━━━ INPUT FOR THIS TASK ━━━

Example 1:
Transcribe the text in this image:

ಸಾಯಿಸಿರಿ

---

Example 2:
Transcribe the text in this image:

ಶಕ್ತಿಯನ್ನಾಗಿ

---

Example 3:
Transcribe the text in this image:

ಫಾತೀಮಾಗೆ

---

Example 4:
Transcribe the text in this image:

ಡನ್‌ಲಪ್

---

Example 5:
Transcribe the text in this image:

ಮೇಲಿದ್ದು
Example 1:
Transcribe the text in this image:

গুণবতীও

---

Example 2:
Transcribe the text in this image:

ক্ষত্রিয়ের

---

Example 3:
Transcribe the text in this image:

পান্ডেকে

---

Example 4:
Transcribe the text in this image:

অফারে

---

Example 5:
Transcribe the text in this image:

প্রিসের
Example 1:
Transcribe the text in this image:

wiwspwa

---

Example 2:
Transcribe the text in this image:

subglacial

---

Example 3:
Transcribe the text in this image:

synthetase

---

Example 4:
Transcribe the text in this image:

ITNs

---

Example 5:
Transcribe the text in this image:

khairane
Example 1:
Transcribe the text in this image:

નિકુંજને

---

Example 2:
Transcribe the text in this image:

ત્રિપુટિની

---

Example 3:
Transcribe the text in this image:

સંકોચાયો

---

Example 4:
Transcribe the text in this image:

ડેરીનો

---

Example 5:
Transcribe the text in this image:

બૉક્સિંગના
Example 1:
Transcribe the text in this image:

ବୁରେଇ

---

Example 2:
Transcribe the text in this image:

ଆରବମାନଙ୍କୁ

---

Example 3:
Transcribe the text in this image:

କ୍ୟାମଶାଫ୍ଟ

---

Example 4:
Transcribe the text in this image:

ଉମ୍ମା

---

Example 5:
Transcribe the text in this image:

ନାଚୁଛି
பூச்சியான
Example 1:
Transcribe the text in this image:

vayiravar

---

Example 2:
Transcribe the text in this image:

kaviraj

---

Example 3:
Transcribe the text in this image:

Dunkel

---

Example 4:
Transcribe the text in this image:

━━━

**EXERCISE PROMPT:** Reproduce the data. Match each line exactly.

**SOLUTION:**
Example 1:
Transcribe the text in this image:

ಸಾಯಿಸಿರಿ

---

Example 2:
Transcribe the text in this image:

ಶಕ್ತಿಯನ್ನಾಗಿ

---

Example 3:
Transcribe the text in this image:

ಫಾತೀಮಾಗೆ

---

Example 4:
Transcribe the text in this image:

ಡನ್‌ಲಪ್

---

Example 5:
Transcribe the text in this image:

ಮೇಲಿದ್ದು
Example 1:
Transcribe the text in this image:

গুণবতীও

---

Example 2:
Transcribe the text in this image:

ক্ষত্রিয়ের

---

Example 3:
Transcribe the text in this image:

পান্ডেকে

---

Example 4:
Transcribe the text in this image:

অফারে

---

Example 5:
Transcribe the text in this image:

প্রিসের
Example 1:
Transcribe the text in this image:

wiwspwa

---

Example 2:
Transcribe the text in this image:

subglacial

---

Example 3:
Transcribe the text in this image:

synthetase

---

Example 4:
Transcribe the text in this image:

ITNs

---

Example 5:
Transcribe the text in this image:

khairane
Example 1:
Transcribe the text in this image:

નિકુંજને

---

Example 2:
Transcribe the text in this image:

ત્રિપુટિની

---

Example 3:
Transcribe the text in this image:

સંકોચાયો

---

Example 4:
Transcribe the text in this image:

ડેરીનો

---

Example 5:
Transcribe the text in this image:

બૉક્સિંગના
Example 1:
Transcribe the text in this image:

ବୁରେଇ

---

Example 2:
Transcribe the text in this image:

ଆରବମାନଙ୍କୁ

---

Example 3:
Transcribe the text in this image:

କ୍ୟାମଶାଫ୍ଟ

---

Example 4:
Transcribe the text in this image:

ଉମ୍ମା

---

Example 5:
Transcribe the text in this image:

ନାଚୁଛି
பூச்சியான
Example 1:
Transcribe the text in this image:

vayiravar

---

Example 2:
Transcribe the text in this image:

kaviraj

---

Example 3:
Transcribe the text in this image:

Dunkel

---

Example 4:
Transcribe the text in this image:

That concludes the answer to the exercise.